Cluster analysis is a tool used in statistics that is composed of various algorithms that are ultimately used to classify different objects into similar groups, that assumes a constant rate of evolution. It’s done by comparing the similarity between two objects and if they are maximal they belong in the same group and vice versa. The overall purpose is to place objects into groups or “clusters”.

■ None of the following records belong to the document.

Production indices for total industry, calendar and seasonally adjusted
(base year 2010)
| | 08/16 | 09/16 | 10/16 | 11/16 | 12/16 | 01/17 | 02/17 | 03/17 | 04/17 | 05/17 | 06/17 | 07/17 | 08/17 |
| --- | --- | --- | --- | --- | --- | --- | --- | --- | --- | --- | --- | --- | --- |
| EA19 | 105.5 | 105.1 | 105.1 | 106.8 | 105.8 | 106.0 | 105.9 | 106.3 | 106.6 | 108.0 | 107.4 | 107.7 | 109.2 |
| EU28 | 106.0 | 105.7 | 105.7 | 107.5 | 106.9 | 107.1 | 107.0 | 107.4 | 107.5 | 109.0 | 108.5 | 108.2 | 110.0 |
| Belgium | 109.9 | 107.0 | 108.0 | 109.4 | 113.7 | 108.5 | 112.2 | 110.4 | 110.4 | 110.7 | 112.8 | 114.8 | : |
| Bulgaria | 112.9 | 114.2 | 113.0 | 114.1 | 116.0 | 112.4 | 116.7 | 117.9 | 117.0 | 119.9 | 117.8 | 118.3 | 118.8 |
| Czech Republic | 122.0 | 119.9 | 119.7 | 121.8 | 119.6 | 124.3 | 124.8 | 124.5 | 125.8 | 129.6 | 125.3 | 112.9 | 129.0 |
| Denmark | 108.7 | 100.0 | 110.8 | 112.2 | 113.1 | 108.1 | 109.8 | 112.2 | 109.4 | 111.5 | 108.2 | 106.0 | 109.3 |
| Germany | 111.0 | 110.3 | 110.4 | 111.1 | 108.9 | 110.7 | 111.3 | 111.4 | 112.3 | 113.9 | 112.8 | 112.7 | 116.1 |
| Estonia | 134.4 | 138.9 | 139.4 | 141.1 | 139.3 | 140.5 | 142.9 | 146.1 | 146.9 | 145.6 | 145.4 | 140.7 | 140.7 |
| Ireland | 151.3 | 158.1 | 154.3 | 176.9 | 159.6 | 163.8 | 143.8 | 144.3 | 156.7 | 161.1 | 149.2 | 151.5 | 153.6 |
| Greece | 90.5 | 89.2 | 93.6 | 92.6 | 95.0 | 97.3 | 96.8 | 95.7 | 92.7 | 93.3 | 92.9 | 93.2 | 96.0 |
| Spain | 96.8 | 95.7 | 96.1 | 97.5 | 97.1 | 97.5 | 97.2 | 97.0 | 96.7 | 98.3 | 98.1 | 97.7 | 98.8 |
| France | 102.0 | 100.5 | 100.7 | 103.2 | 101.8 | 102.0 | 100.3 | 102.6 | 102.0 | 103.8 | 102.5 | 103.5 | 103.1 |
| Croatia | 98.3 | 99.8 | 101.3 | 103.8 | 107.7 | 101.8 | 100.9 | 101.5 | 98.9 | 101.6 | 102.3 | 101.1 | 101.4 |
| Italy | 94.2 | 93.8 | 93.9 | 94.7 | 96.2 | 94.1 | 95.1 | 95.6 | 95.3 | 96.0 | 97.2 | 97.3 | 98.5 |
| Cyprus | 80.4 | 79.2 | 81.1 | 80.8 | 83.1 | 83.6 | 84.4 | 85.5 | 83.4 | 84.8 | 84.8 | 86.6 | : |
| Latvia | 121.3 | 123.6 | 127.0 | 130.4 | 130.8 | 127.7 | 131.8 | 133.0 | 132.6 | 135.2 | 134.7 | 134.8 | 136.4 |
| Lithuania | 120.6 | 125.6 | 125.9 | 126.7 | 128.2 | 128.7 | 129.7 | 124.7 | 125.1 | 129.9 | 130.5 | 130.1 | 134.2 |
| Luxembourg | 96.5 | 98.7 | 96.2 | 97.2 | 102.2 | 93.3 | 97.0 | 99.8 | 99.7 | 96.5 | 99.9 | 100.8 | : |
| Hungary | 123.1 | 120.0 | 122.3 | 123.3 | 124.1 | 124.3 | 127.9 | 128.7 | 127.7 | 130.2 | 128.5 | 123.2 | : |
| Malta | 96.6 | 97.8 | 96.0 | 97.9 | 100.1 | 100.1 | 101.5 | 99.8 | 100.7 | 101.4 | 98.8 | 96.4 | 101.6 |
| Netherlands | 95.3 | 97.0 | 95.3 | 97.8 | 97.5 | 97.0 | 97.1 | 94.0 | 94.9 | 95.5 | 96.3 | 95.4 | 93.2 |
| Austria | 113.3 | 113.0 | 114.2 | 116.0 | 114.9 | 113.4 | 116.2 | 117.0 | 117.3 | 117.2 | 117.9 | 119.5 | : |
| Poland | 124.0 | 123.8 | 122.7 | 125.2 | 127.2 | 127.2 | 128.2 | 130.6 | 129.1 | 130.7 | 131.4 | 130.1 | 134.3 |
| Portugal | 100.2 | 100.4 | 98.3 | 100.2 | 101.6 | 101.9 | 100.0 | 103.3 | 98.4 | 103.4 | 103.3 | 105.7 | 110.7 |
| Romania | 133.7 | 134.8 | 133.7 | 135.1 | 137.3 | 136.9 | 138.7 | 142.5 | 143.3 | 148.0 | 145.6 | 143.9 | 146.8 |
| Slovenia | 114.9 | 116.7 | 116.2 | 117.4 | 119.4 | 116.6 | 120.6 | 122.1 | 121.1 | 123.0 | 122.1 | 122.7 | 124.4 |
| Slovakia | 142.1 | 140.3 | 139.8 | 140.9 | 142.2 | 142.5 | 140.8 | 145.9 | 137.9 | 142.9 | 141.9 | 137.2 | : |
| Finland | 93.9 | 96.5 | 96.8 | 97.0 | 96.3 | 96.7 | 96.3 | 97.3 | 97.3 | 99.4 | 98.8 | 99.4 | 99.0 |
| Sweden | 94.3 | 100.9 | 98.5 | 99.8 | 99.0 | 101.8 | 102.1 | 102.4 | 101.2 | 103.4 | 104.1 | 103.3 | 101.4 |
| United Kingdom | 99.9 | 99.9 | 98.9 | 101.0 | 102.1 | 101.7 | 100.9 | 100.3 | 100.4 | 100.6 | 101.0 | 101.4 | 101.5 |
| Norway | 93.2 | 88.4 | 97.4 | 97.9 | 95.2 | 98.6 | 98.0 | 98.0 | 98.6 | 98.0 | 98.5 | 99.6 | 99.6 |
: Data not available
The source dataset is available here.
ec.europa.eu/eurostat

UPGMA is a type of clustering method that utilizes a bottom-up hierarchical clustering method. it stands for unweighted pair-group method with arithmetic mean. It is a distance method that requires a distance matrix, as a result. UPGMA is a clustering method that is used to generate dendrograms, among other types of visual plots.
aa_dat2 = aa_dat[,-c(1,2,11,12,13,14,15,16,17)]
row.names(aa_dat2) = paste(aa_dat$aa,sep = ".")
dist_euc = dist(aa_dat2,method = "euclidean")
clust_euc = hclust(dist_euc,method = "average") #sets it to use UPGMA
dendro_euc = as.dendrogram(clust_euc)
plot(dendro_euc,horiz = T,
nodePar = list(pch = c(1,NA),
cex = 0.5,
lab.cex = 1.2))
A matrix of distance is a table that is created that can show the distance between a pair of objects. It is a square matrix that takes into account distances, calculations in pairs and the property elements of a set. A matrix of Euclidean distances is a matrix of square distances between two points. It is slightly different from a normal distance matrix in the sense that as opposed to a regular distance matrix, the distances between two objects will be squared. This analysis of the cluster shows some variations between the one in the paper on Higgs and Atwood. Some of the amino acids, for example, are shifted farther / closer than those in the paper. As a consequence, this shows a distinction in the relative proximity of different amino acids.